====== Source material ======

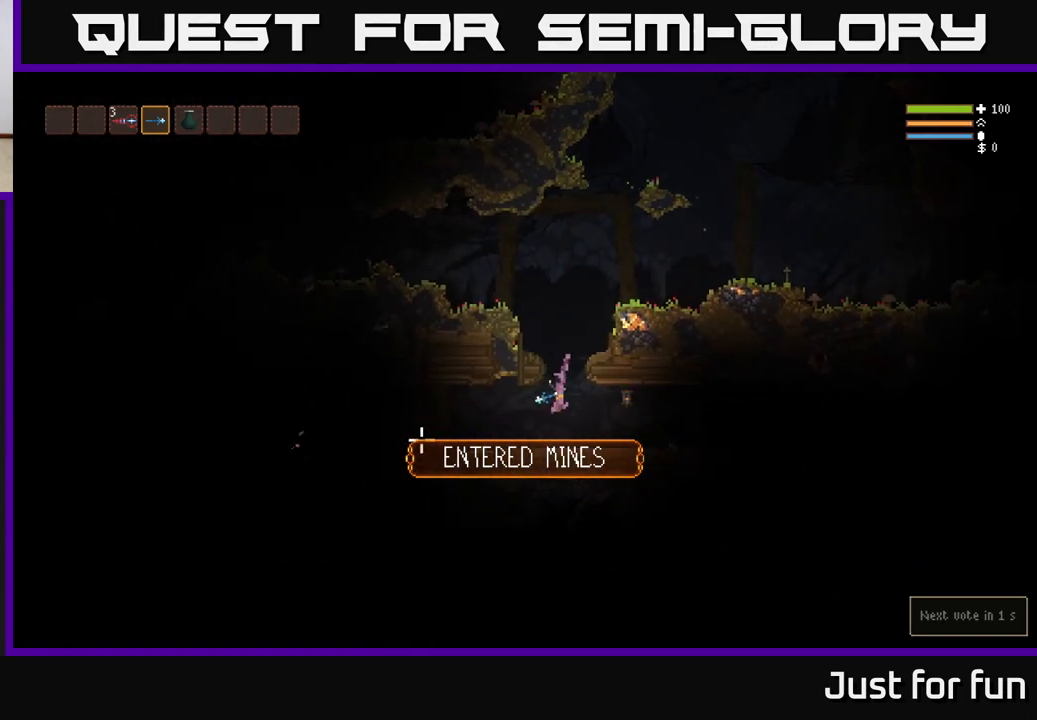
{"buttons": [], "left_stick": "left", "right_stick": "left", "events": [[17, "left_stick", "center"], [67, "right_stick", "left"], [100, "left_stick", "left"], [150, "L2", "down"], [300, "L2", "up"]]}
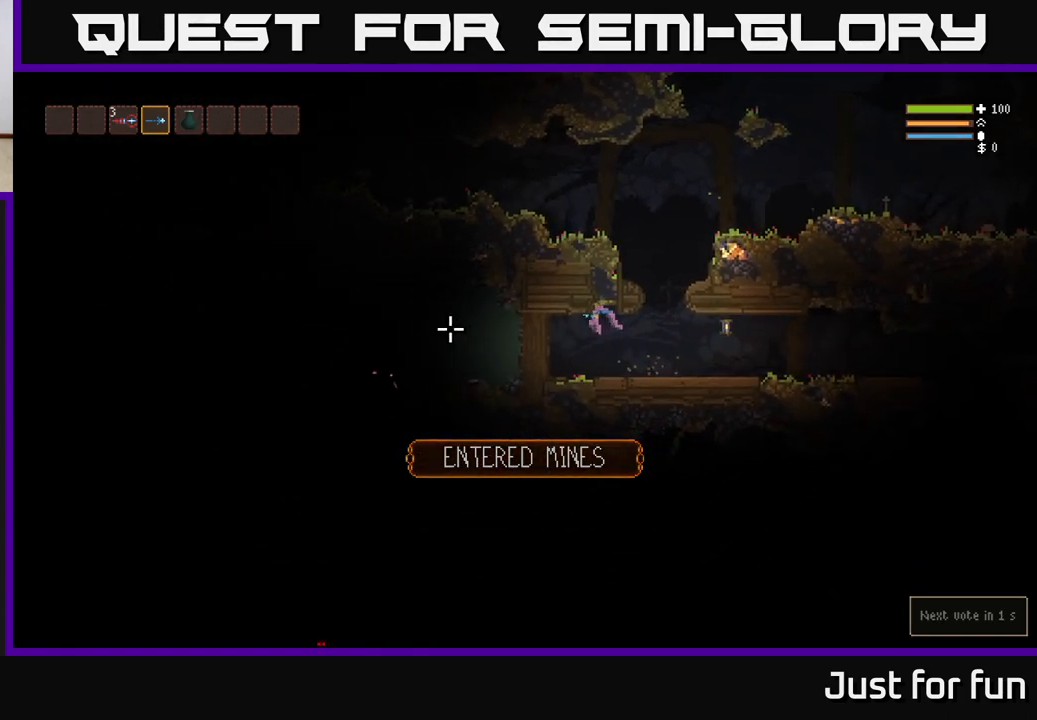
{"buttons": ["L2"], "left_stick": "right", "right_stick": "up", "events": [[133, "left_stick", "right"], [383, "right_stick", "up"], [483, "L2", "down"]]}
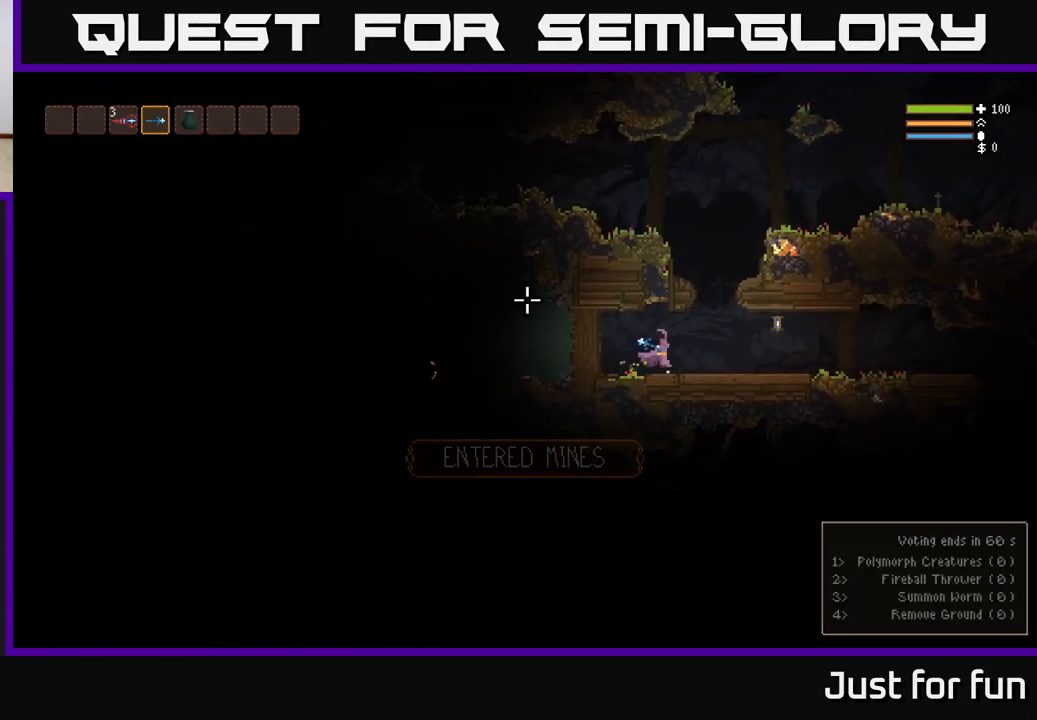
{"buttons": ["L2"], "left_stick": "left", "right_stick": "up", "events": [[133, "L2", "up"], [217, "L2", "down"], [400, "left_stick", "left"]]}
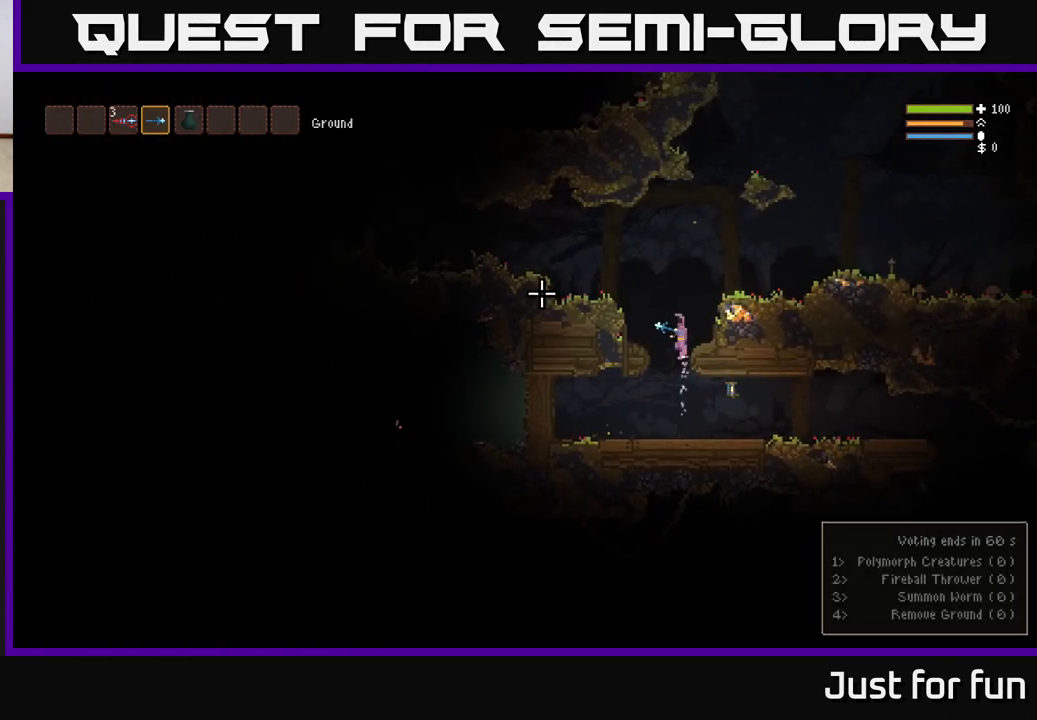
{"buttons": [], "left_stick": "left", "right_stick": "left", "events": [[50, "right_stick", "center"], [167, "right_stick", "left"], [483, "L2", "up"]]}
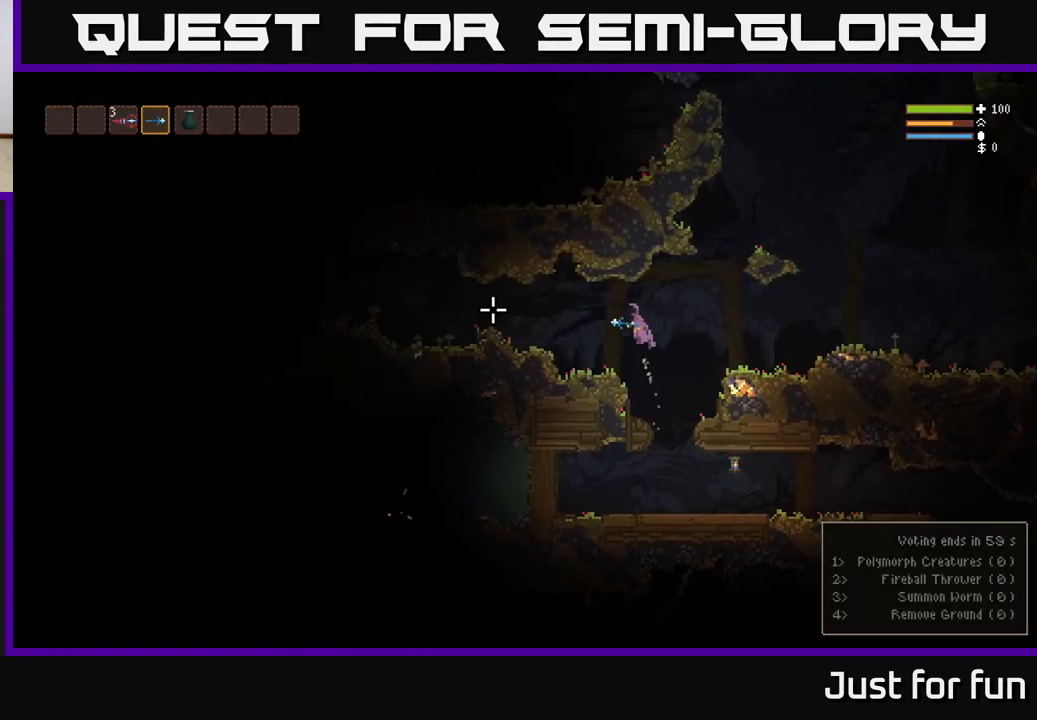
{"buttons": [], "left_stick": "left", "right_stick": "left", "events": []}
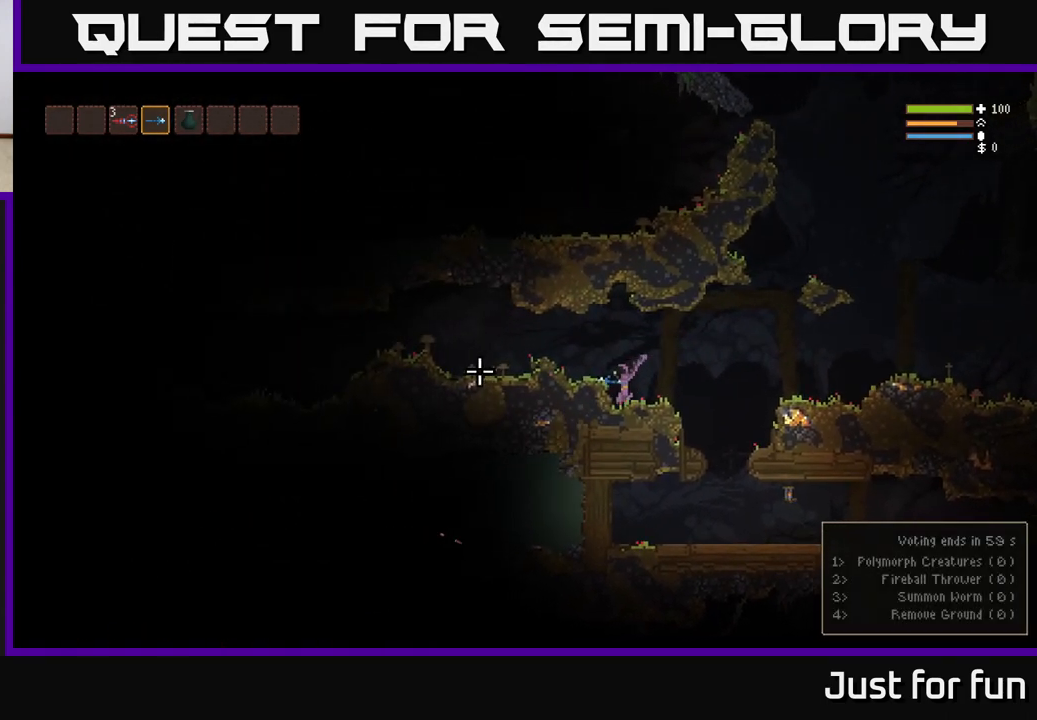
{"buttons": [], "left_stick": "left", "right_stick": "left", "events": [[33, "L2", "down"], [167, "L2", "up"]]}
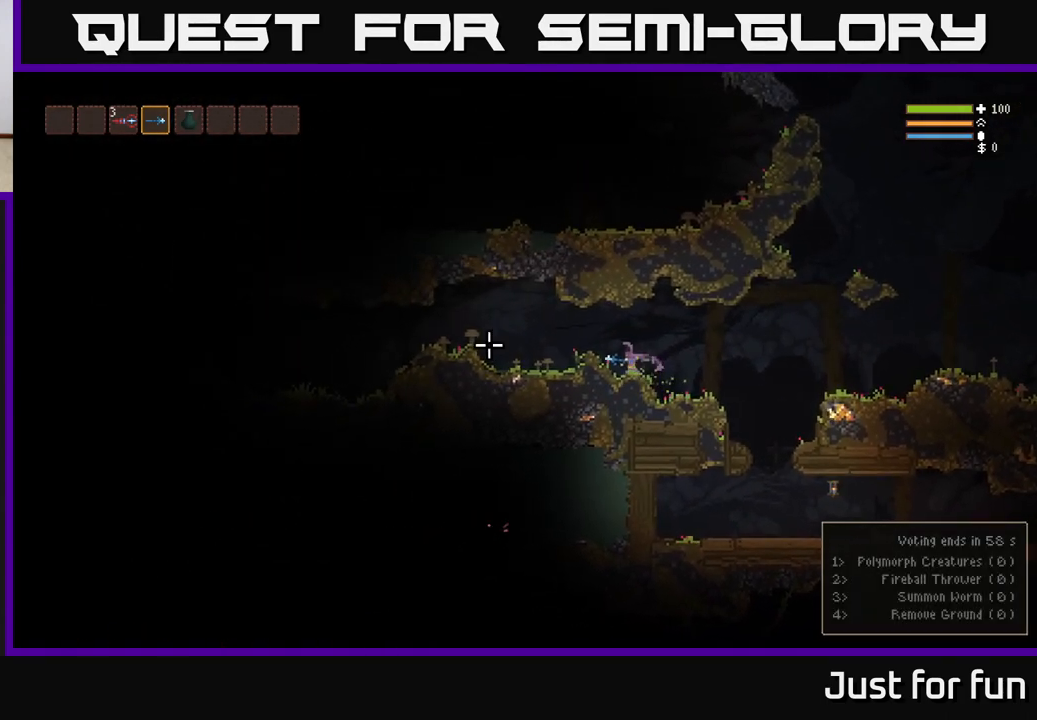
{"buttons": [], "left_stick": "left", "right_stick": "left", "events": [[33, "L2", "down"], [150, "L2", "up"]]}
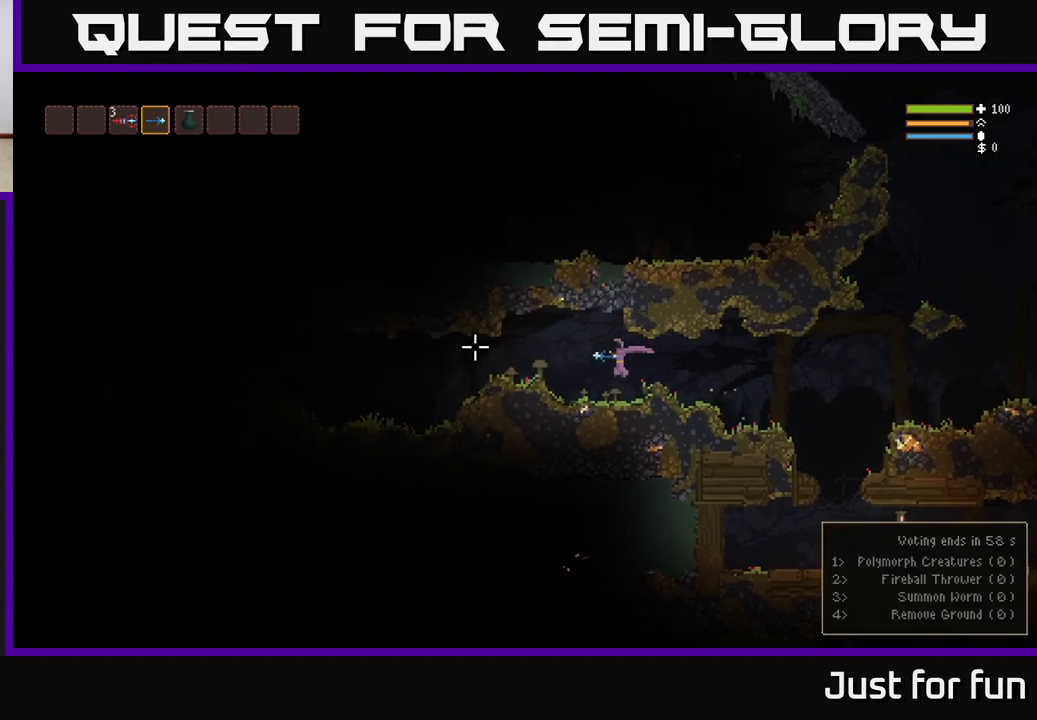
{"buttons": [], "left_stick": "left", "right_stick": "left", "events": [[300, "L2", "down"], [383, "L2", "up"]]}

======

Problem statement — Copy every line of the data above in which the string "down" appears.

Response box —
{"buttons": [], "left_stick": "left", "right_stick": "left", "events": [[17, "left_stick", "center"], [67, "right_stick", "left"], [100, "left_stick", "left"], [150, "L2", "down"], [300, "L2", "up"]]}
{"buttons": ["L2"], "left_stick": "right", "right_stick": "up", "events": [[133, "left_stick", "right"], [383, "right_stick", "up"], [483, "L2", "down"]]}
{"buttons": ["L2"], "left_stick": "left", "right_stick": "up", "events": [[133, "L2", "up"], [217, "L2", "down"], [400, "left_stick", "left"]]}
{"buttons": [], "left_stick": "left", "right_stick": "left", "events": [[33, "L2", "down"], [167, "L2", "up"]]}
{"buttons": [], "left_stick": "left", "right_stick": "left", "events": [[33, "L2", "down"], [150, "L2", "up"]]}
{"buttons": [], "left_stick": "left", "right_stick": "left", "events": [[300, "L2", "down"], [383, "L2", "up"]]}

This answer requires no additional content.